PART. 7

42 14 1
                                    


Bellamie menatap punggung yang sejak tadi tak beranjak dari posisinya. Malam di Metro Barat sebenarnya sangat indah. Jendela besar yang terbuat dari kaca di mana hampir sebagian besar menampilkan pemandangan di luar. Bellamie bisa membukanya dengan satu tombol otomatis yang terletak di samping kanan jendela itu. Namun tak ia lakukan lantaran angin yang berembus pun cukup kuat. Mereka sebenarnya sudah bersiap untuk tidur tapi sepertinya ada sesuatu yang mengganggu Xavier. Suaminya kembali menyibak selimutnya lalu duduk menatap jendela besar itu. Mungkin pikirnya Bellamie sudah pulas tertidur sehingga ia bisa meninggalkan sejenak dirinya yang masih mengenakan selimut dengan nyaman.

Padahal sejak Xavier kembali dari pusat kota, mereka bicara dengan santai. Juga Gala yang sudah mulai tak terlalu terlihat khawatir walau tak akan mau beranjak dari sisi Cathleen. Bellamie sangat memahami perasaan dan tindakan putranya itu. walau sebenarnya Seth sudah melarang dan memberi nasihat setidaknya untuk Gala beristirahat, tapi sepertinya pemuda itu memilih untuk mengabaikannya. Bellamie tak masalah. Yang terpenting dirinya masih bisa melihat Gala juga Xavier di dekatnya. Tak ada lagi keinginannya yang lain selain bersama mereka.

Disibaknya pelan selimut yang tadi menutupi sebagian tubuhnya itu. Bergerak pelan agar tak terlalu membuat Xavier terkejut. Pelan, Bellamie kalungkan tangannya pada bagian belakang tubuh suaminya sembari menumpu kepalanya pada bahu. "Aku ... menganggu?"

Xavier terkekeh. "Aku tau kau bangun, Rose."

"Benar kah?"

Tanpa ragu Xavier mengangguk dan mengambil tangan yang tadi terkalung di lehernya. Digenggam erat lalu dibawa untuk duduk di sampingnya. Menikmati malam yang bertabur bintang dengan indahnya. "Apa pun yang kau pikirkan, aku tau, Rose."

Ucapan Xavier barusan membuat kening Bellamie berkerut dalam. "Apa pun?" ulangnya perlahan namun jemari Xavier dengan cepat menepis kerutan di dahinya itu.
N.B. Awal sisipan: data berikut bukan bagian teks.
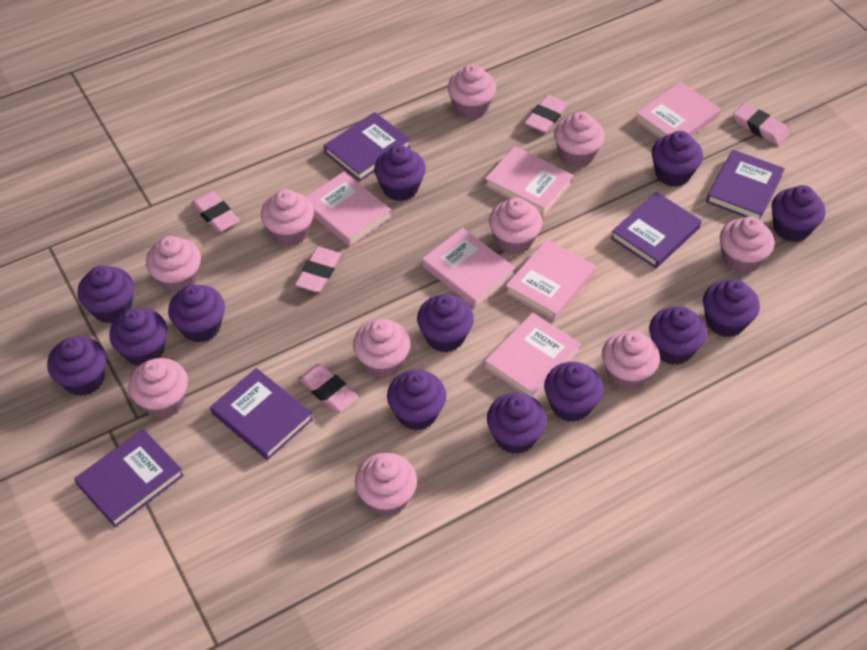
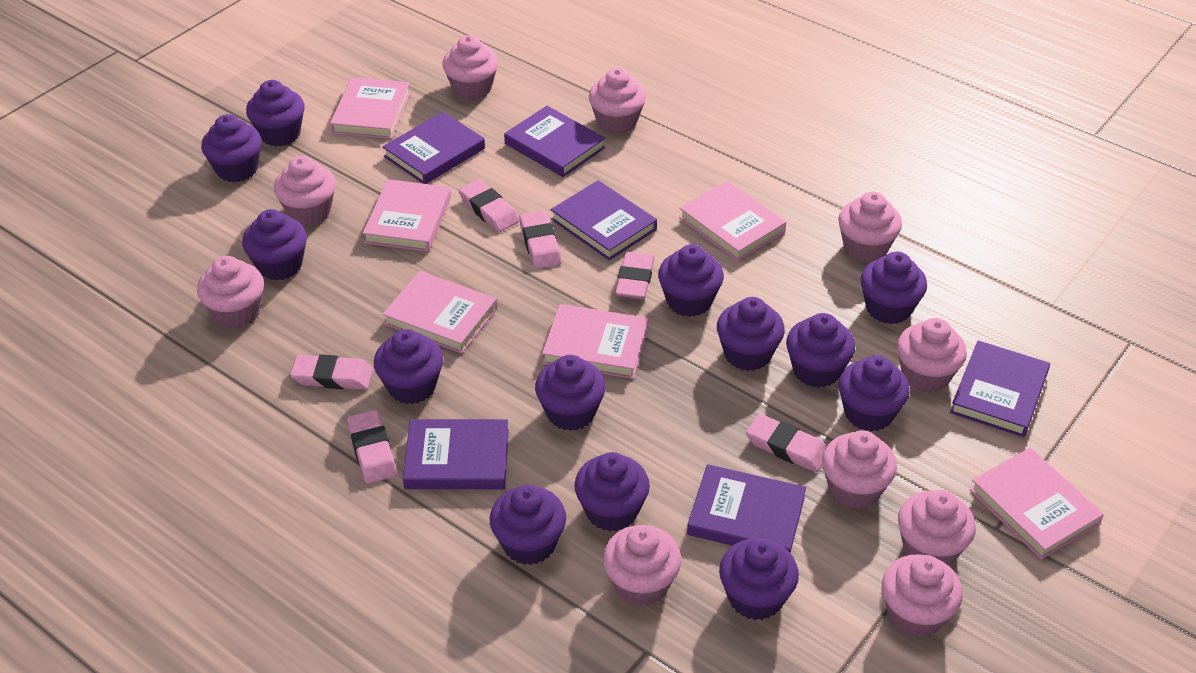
pink eraser: [191,191,240,233] [295,247,342,292] [298,363,359,412] [525,95,568,133] [733,103,789,145] = 5 -> [290,354,373,390] [347,410,397,484] [458,179,519,232] [519,211,562,269] [615,251,655,299] [746,414,826,472] = 6
purple book: [74,429,184,528] [210,368,313,460] [324,112,411,181] [611,192,702,268] [706,150,785,219] = 5 -> [382,112,485,184] [403,419,509,489] [504,106,605,177] [551,180,657,260] [687,464,806,553] [950,340,1050,437] = 6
"Tak usah banyak berpikir. Itu tak terlalu penting sekarang."

Bellamie mengangguk patuh walau masih menyisakan tanya di hatinya. "Kau tak bisa tidur? Mau kuambilkan sesuatu?"

Xavier menggeleng pelan. "Duduk di sini. Temani aku, Rose. Itu sudah lebih dari cukup."

Tak ada yang bicara setelahnya. Bagi Bellamie, Xavier tetap lah Xavier di mana ia masih tak terlalu banyak bicara. Bukan kah kepribadian seseorang tak bisa diubah? Lagi pula rasanya agak lucu kalau Xavier terlalu banyak bicara. Maka yang ia lakukan sekarang adalah bersandar di bahu kekar sang suami. Membiarkan sebagian rambutnya jatuh tergerai di sana.

"Lukamu sudah baik-baik saja?" Satu kecupan Xavier beri di sisi kepala Bellamie yang paling dekat dengannya. Aroma Bellamie yang sangat ia rindukan mulai kembali memenuhi penciumannya. Sekali lagi, ia kecup sisi kepala istrinya penuh sayang.

"Baik. Dokter di sini sangat professional."

Xavier terkekeh. "Kau benar. an aku sangat beruntung ditangani dengan cepat kala itu."

"Kau membuatku mengingat namanya kematian, Xavier."

"Kematian itu ada, Rose. Kita hanya menunggu kapan hadir di depan kita, kan?"

"Aku tau," Bellamie sedikit mengurai dekapan Xavier. Menatapnya dengan agak sangsi. "Tapi saat melihatmu terbujur di peti dalam keadaan yang tak baik-baik saja, rasanya aku ingin menggantikanmu."

"Dan kalau sampai itu terjadi, aku tak memaafkan siapa pun yang membuat kita bertukar tempat."

Mereka saling bersitatap di mana Bellamie ingin sekali mengetahui apa yang ada di pikiran Xavier. Akhir-akhir ini ia tampak tak bisa tidur dengan tenang. Bellamie menyadari hal itu. Ia pikir, mungkin memang jam tidur Xavier sebelumnya seperti itu mnegingat pekerjaannya yang selalu menuntutnya untuk terus dalam keadaan siaga. Tapi sepertinya bukan begitu. Suaminya sering menatap langit dan memilih melamun seolah hanya ingin sendirian tenggelam dalam pemikirannya.